Sundar Pichai-run Alphabet, Google’s parent company, has finally breached the coveted $2 trillion market cap milestone.
The tech giant’s market cap briefly crossed the $2 trillion mark late on Monday, closing at $2,987.03 per share.
Alphabet’s market cap has doubled from $1 trillion since January 2020.
Alphabet now joins Apple and Microsoft who are already part of the $2 trillion club in the US.
Alphabet, the parent company of Google, posted an all-time record revenue of $61.9 billion for the July-September quarter, along with record profits at $18.9 billion.
It said late last month that with respect to foreign exchange impact on reported revenues, it expects virtually no impact in Q4 in contrast to a 1.5 per cent tailwind in Q3 and 4 per cent in its Q2.

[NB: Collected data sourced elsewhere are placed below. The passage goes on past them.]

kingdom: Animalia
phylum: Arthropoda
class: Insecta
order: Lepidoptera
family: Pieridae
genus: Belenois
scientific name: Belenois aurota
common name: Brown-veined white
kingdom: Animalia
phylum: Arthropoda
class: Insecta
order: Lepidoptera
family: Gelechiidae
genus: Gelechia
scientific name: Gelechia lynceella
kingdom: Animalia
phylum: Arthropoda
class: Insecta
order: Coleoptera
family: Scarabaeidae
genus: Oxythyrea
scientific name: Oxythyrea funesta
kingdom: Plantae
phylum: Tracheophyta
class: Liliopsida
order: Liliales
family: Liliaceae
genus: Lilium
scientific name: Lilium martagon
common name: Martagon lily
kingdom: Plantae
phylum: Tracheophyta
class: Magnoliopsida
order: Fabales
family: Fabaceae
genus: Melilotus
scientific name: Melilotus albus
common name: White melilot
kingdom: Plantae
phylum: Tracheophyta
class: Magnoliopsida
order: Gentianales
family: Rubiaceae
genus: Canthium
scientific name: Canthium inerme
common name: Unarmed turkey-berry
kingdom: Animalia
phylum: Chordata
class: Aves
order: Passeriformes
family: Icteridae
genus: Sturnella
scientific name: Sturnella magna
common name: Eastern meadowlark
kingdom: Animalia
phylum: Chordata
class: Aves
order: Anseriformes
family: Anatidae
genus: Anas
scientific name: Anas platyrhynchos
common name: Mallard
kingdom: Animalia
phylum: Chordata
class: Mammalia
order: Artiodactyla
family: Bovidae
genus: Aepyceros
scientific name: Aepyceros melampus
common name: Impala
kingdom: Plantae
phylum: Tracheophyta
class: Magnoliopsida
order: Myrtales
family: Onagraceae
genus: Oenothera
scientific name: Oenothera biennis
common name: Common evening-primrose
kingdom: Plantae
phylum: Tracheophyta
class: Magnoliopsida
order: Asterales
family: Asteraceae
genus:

Apple hit the mark in April last year, while Microsoft reached the $2 trillion mark in June this year.
Amazon is also nearing the $2 trillion mark.
Microsoft is now worth a smidge more than Apple, making the Satya Nadella-led cloud software giant the world’s most valuable company. Both companies are worth about $2.5 trillion.
Tesla, Elon Musk’s electric car giant, recently passed the $1 trillion mark and has since surged to a market cap of about $1.25 trillion.
These five companies are now collectively worth almost $10 trillion.
That’s nearly a quarter of the combined $41.8 trillion market cap of the entire S&P 500, reports CNN.